The irony is rich. It’s a region built on oil, the world’s most liquid commodity, yet it still struggles to build liquidity in its own financial system. But the good news is that the learning curve is shorter now. The Gulf can skip the analogue era, go digital, and, if it plays its cards right, compress two decades of market evolution into five years.

The potential upside is significant. A functioning repo market would allow MENA issuers to tap lower-cost financing and investors to better hedge and rotate collateral. As ION Capital noted, active repo trading can “increase liquidity for local bonds, mitigate the risk of illiquid bonds stuck in portfolios, and improve collateral management.”

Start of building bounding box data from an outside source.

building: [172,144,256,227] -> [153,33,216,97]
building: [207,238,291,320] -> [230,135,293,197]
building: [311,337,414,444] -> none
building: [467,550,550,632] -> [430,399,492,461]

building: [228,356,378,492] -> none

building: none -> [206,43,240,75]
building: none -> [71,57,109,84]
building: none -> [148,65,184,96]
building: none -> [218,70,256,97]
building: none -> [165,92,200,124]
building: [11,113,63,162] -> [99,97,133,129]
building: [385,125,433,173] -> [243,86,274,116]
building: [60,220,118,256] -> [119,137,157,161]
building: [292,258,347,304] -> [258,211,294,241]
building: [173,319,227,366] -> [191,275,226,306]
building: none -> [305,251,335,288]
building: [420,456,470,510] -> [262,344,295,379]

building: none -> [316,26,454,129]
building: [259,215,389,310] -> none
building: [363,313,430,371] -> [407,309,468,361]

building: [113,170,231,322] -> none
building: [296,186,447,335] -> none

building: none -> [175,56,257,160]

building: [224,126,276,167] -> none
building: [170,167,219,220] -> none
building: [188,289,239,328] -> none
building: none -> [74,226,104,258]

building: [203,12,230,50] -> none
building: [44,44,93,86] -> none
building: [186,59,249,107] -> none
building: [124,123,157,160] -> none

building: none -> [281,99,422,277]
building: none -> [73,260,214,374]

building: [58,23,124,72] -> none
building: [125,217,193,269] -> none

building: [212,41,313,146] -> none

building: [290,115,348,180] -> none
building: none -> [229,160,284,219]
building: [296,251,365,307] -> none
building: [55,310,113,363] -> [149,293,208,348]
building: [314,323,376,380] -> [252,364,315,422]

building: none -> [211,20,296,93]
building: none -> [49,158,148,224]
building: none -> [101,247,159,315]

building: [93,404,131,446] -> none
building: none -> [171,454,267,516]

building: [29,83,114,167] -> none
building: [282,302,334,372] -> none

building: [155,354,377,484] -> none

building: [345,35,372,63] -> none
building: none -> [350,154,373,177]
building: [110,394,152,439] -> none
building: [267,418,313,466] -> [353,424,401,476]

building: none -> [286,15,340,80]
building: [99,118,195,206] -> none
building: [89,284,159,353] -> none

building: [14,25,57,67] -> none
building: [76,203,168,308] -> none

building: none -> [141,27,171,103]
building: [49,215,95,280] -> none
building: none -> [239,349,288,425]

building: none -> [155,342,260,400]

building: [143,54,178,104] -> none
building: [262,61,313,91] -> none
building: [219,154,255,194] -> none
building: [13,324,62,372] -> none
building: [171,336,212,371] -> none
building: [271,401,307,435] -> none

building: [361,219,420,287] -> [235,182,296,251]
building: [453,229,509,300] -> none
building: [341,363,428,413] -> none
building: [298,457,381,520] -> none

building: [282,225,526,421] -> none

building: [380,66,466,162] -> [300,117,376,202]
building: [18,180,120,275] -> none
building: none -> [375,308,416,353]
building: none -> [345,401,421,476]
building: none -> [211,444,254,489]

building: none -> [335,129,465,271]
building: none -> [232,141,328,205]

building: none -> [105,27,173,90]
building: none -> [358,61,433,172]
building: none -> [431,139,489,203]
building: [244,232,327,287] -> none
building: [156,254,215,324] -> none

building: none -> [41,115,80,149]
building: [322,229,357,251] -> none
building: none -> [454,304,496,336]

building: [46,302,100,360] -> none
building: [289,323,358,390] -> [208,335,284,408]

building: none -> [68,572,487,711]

Over time, this could deepen yield curves (as bond issuance becomes more tradable) and encourage more diversified asset investment. For instance, in the UAE, the central bank has started using repurchase agreements as an open-market tool (mirroring other advanced markets).

If the region continues aligning with global standards on documentation, T+1/T+0 settlement cycles, and perhaps a regional CCP, the repo/securities-finance revolution may mature into robust plumbing for the GCC’s financial system. Greater market depth and better risk management (through rehypothecation and collateral swaps) would be a welcome by-product of this structural shift.